VwSen-280625/2/Le/Ni Linz, am 16. Mai 2002

DVR.0690392

E R K E N N T N I S

Der Unabhängige Verwaltungssenat des Landes Oberösterreich hat durch sein Mitglied Dr. Leitgeb über die Berufung des K, vertreten durch Rechtsanwalt gegen das Straferkenntnis der Bezirkshauptmannschaft Wels-Land vom 11.4.2002, Zl. Ge96, wegen Übertretung des Arbeitnehmerschutzgesetzes zu Recht erkannt:

I. Der Berufung wird Folge gegeben, das angefochtene Straferkenntnis aufgehoben und das Verwaltungsstrafverfahren eingestellt.

II. Es entfällt die Verpflichtung zur Leistung jeglicher Verfahrenskostenbeiträge.

Rechtsgrundlage:

Zu I.: § 66 Abs.4 Allgemeines Verwaltungsverfahrensgesetz 1991 - AVG, BGBl.Nr. 51/1991 idgF, iVm §§ 24, 44a Z.1, 45 Abs.1 Z2, 51 Abs.1, 51c und 51e Abs.3 Verwaltungsstrafgesetz 1991 - VStG, BGBl.Nr. 52/1991 idgF.

Zu II.: § 66 Abs.1 VStG.

Entscheidungsgründe:

Zu I.:

1. Mit dem angefochtenen Straferkenntnis der Bezirkshauptmannschaft Wels-Land vom 11.4.2002 wurde über den nunmehrigen Berufungswerber wegen Übertretung des § 48 Abs.2 Bauarbeiterschutzverordnung iVm § 130 Abs.5 Z1 ArbeitnehmerInnenschutzgesetz eine Geldstrafe in Höhe von 726,72 Euro (Ersatzfreiheitsstrafe in der Dauer von 2 Tagen) verhängt; gleichzeitig wurde er zum Ersatz der Verfahrenskosten in Höhe von 10 % der verhängten Strafe verpflichtet.

Im Einzelnen wurde ihm vorgeworfen, er habe als Inhaber der Gewerbeberechtigungen für die bewilligungspflichtigen Gewerbe Maurer und Bauträger mit dem Standort (Bauunternehmung) in S und als Arbeitgeber folgende Übertretung von Arbeitnehmerschutzbestimmungen zu verantworten:

"Am 2. September 2000 um ca. 9.30 Uhr erfolgte seitens der Polizeidirektion eine telefonische Verständigung an das Arbeitsinspektorat W, dass sich auf der Kanalbaustelle ein Arbeitsunfall ereignet hatte, wobei ein Arbeitnehmer (AN) durch einstürzendes Material verschüttet wurde.

Daraufhin wurde von einem Arbeitsinspektionsorgan eine Unfallerhebung an Ort und Stelle durchgeführt.

Dabei wurde folgendes festgestellt:

Seitens der Firma W, etabliert in N, wurde auf der o.a.
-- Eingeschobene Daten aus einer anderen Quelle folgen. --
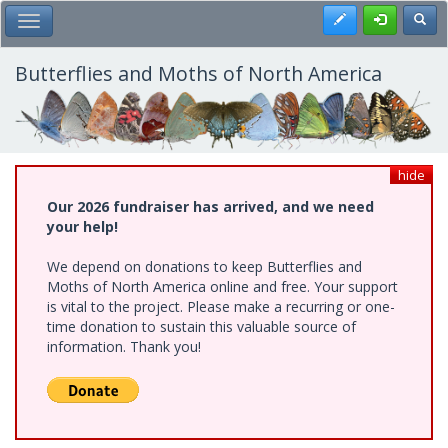
Skip
Register
Toggl
Toggle Main Menu
to
main
content
Butterflies and Moths of North America
hide
Our 2026 fundraiser has arrived, and we need
your help!
We depend on donations to keep Butterflies and
Moths of North America online and free. Your support
is vital to the project. Please make a recurring or one-
time donation to sustain this valuable source of
information. Thank you!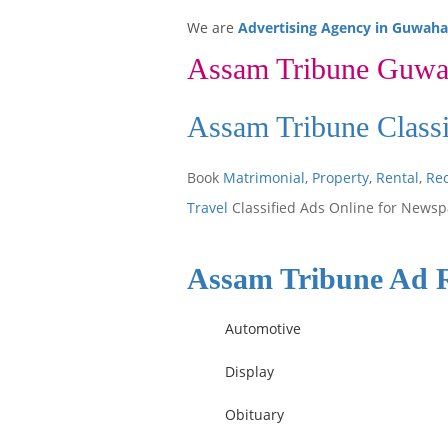
We are
Advertising Agency in Guwaha
Assam Tribune Guwa
Assam Tribune Class
Book
Matrimonial
,
Property
,
Rental
,
Re
Travel
Classified Ads Online for Newsp
Assam Tribune Ad 
Automotive
Display
Obituary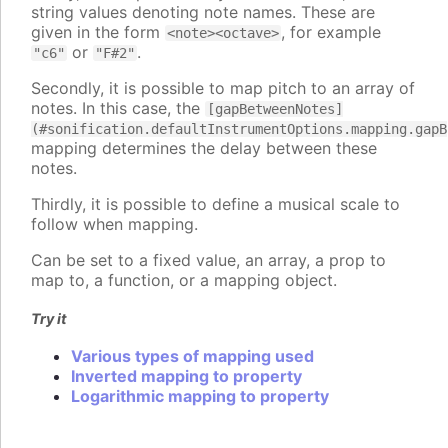
string values denoting note names. These are
given in the form
, for example
<note><octave>
or
.
"c6"
"F#2"
Secondly, it is possible to map pitch to an array of
notes. In this case, the
[gapBetweenNotes]
(#sonification.defaultInstrumentOptions.mapping.gapB
mapping determines the delay between these
notes.
Thirdly, it is possible to define a musical scale to
follow when mapping.
Can be set to a fixed value, an array, a prop to
map to, a function, or a mapping object.
Try it
Various types of mapping used
Inverted mapping to property
Logarithmic mapping to property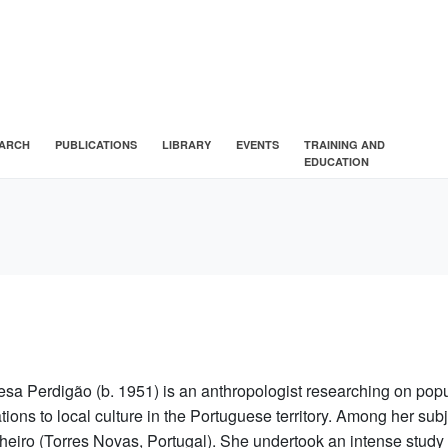
ARCH
PUBLICATIONS
LIBRARY
EVENTS
TRAINING AND
EDUCATION
esa Perdigão (b. 1951) is an anthropologist researching on popu
ations to local culture in the Portuguese territory. Among her su
heiro (Torres Novas, Portugal). She undertook an intense study 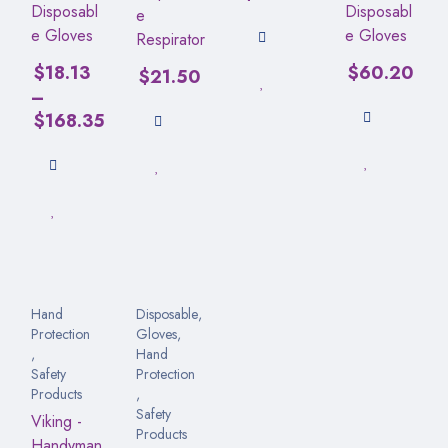
Disposabl
Disposabl
e
e Gloves
e Gloves
Respirator
$
18.13
$
60.20
$
21.50
–
$
168.35
Hand
Disposable
,
Protection
Gloves
,
,
Hand
Safety
Protection
Products
,
Safety
Viking -
Products
Handyman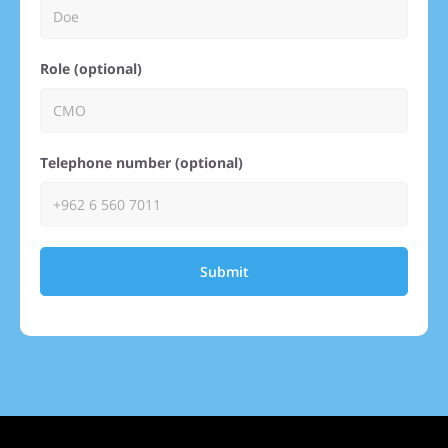
Role (optional)
Telephone number (optional)
Submit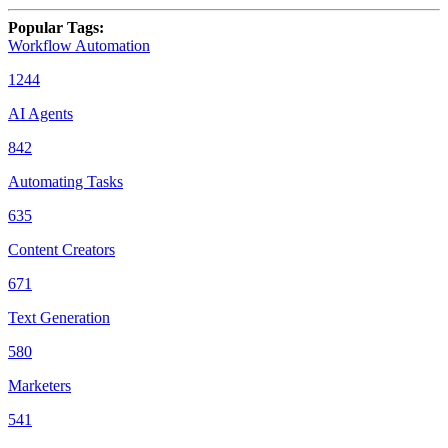
Popular Tags
:
Workflow Automation
1244
AI Agents
842
Automating Tasks
635
Content Creators
671
Text Generation
580
Marketers
541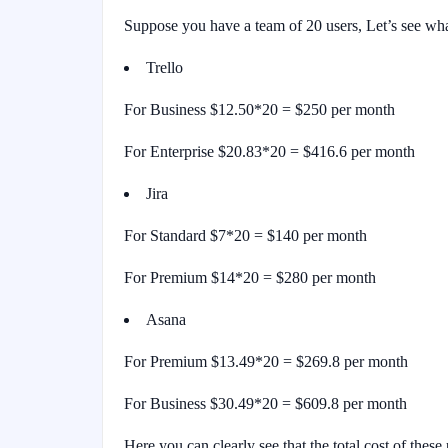
Suppose you have a team of 20 users, Let’s see what
Trello
For Business $12.50*20 = $250 per month
For Enterprise $20.83*20 = $416.6 per month
Jira
For Standard $7*20 = $140 per month
For Premium $14*20 = $280 per month
Asana
For Premium $13.49*20 = $269.8 per month
For Business $30.49*20 = $609.8 per month
Here you can clearly see that the total cost of these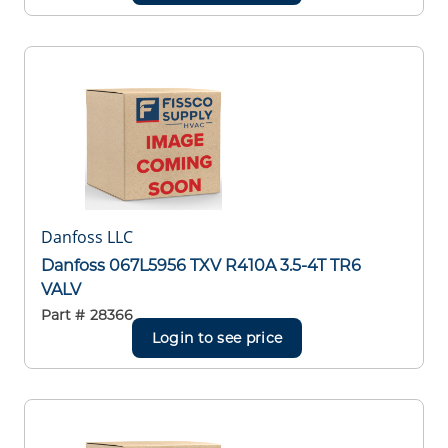
Danfoss LLC
Danfoss 067L5956 TXV R410A 3.5-4T TR6
VALV
Part #
28366
Login to see price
Baustelle eine ca. 8 m lange, ca. 1,5 m breite und ca. 1,6 m tiefe Künette ausgehoben. Bei dem Boden handelt es sich um einen ortsüblichen Schotterboden. Die Künette war so ausgegraben, dass eine senkrechte Wand stand. Eine Böschung war nicht vorhanden.

Der Arbeitnehmer B, beschäftigt beim Bauunternehmen K, stieg in die ungesicherte Künette, um eine darin befindliche Schaufel zu holen.

Als er die Künette über die Anlegeleiter wieder verlassen wollte, stürzte die Künette ein und Herr B wurde bis zu den Knien verschüttet und zog sich Verletzungen zu."

2. Dagegen richtet sich die rechtzeitig eingebrachte Berufung vom 30.4.2002, mit der beantragt wird, das angefochtene Straferkenntnis zu beheben und das Verwaltungsstrafverfahren einzustellen, in eventu die Geldstrafe schuld- und tatangemessen herabzusetzen.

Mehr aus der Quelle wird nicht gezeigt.